Human Asprosin ELISA Kit is an ELISA Kit against Asprosin. Low levels of asprosin can be used to indicate Marfan lipodystrophy syndrome, high levels of asprosin can be found in obese patients.
Pre-coated 96-Well Microplate
Standard Diluent Buffer
Detection Reagent A
Detection Reagent B
Multi and single channel pipettes and sterile pipette tips
Squirt bottle or automated microplate washer
1.5 ml tubes
Absorbent filter papers
100 ml and 1 liter graduated cylinders
Microplate reader (wavelength: 450 nm)
Serum: Samples should be collected into a serum separator tube. Coagulate the serum by leaving the tube undisturbed in a vertical position overnight at 4°C or at room temperature for up to 60 minutes. Centrifuge at approximately 1000 × g for 20 min. Analyze the serum immediately or aliquot and store at -20°C or -80°C.
Plasma: Collect plasma using heparin or EDTA as an anticoagulant. Centrifuge for 15 minutes at 1000 × g within 30 minutes of collection. Assay immediately or aliquot and store at -20°C or -80°C. Avoid hemolysis and high cholesterol samples.
Tissue homogenates: The preparation of tissue homogenates will vary depending upon tissue type - this is just an example. Rinse tissues with ice-cold PBS to remove the excess of blood. Weigh before homogenization. Finely mince tissues and homogenize with a tissue homogenizer on ice in PBS and sonicate the cell suspension. Centrifuge the homogenates at 5000 × g for 5 min and collect the supernatant. Assay immediately or aliquot and store at -20°C.
1) Standard: Prepare the standard with the recommended volume of Standard Diluent Buffer, to make the standard solution. Then use the Standard Diluent buffer to carry out serial dilutions of the standard solution, as instructed in the Protocol.
2) Wash Buffer: Dilute the concentrated Wash Buffer with distilled water, as instructed in the Protocol.
3) Detection Reagent Preparation: Calculate the total volume of working solution required. Dilute Detection Reagent A and Detection Reagent B with Diluent A and Diluent B, respectively, at 1:100.
1) Set standard, test samples and control wells.
2) Aliquot 100 μl of diluted standard into the standard wells.
3) Aliquot 100 μl of Standard Diluent buffer into control (zero) well.
4) Aliquot 100 μl of diluted samples into the sample wells. Incubate for 1 hr at 37 °C.
5) Aliquot 100 μl of Detection Reagent A to each well. Incubate for 1 hr at 37 °C.
6) Wash 3 times.
7) Aliquot 100 μl of Detection Reagent B to each well. Incubate for 30 mins at 37 °C.
8) Wash 5 times.
9) Aliquot 90 μl of TMB Substrate to each well. Incubate for 10-20 mins at 37 °C.
10) Aliquot 50 μl of Stop Solution.
11) Measure the OD at 450 nm.
Equilibrate the kit components and samples to room temperature (18 - 25 °C) before use. It is recommended to plot a standard curve for each test.

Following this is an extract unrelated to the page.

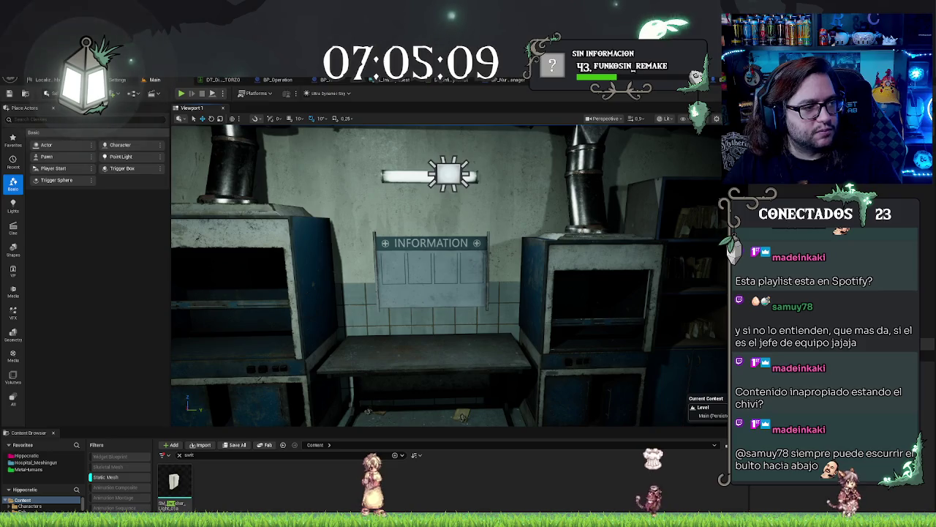
Return to the Fab Mi biblioteca page and scroll down through the owned asset packs
{"action": "key", "text": "alt+Tab"}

1. Set standard, test sample and control (zero) wells on the pre-coated plate respectively, and then, record their positions. It is recommended to measure each standard and sample at least in duplicate.
2. Add 100 µL of each standard, control and sample into the appropriate wells. Seal the plate with a cover and incubate for 1 h at 37°C.
3. Remove the cover and discard the liquid.
4. Add 100 μl of the detection Reagent A working solution to each well. Seal the plate with a cover and incubate for 1 h at 37°C.
5. Remove the cover and discard the solution. Wash the plate 3 times with 1X Wash Buffer.
6. Add 100 µL of Detection Reagent B working solution into each well, seal and incubate at 37°C for 30 min.
7. Discard the solution and wash the plate 5 times with wash buffer as explained in previous step.
8. Aliquot 90 μl of TMB Substrate into each well. Seal the plate with a cover and incubate at 37°C for 10-20 min. Avoid exposure to light. The incubation time is for reference use only, the optimal time should be determined by end user. Do not exceed 30 min.
9. Add 50 µL of Stop Solution to each well. Read at 450 nm immediately.
Inter-assay Precision (Precision between assays): 3 samples with low, medium and high levels of Asprosin were tested on 3 different plates, 8 replicates in each plate.
CV (%) = (Standard Deviation / mean) × 100
The range and sensitivity is subject to change. Please contact us for the latest product information. For accurate results, sample concentrations must be diluted to mid-range of the kit. If you require a specific range, please contact us in advance or write your request in your order comments.
Please note that our ELISA and CLIA kits are optimised for detection of native samples, rather than recombinant proteins. We are unable to guarantee detection of recombinant proteins, as they may have different sequences or tertiary structures to the native protein.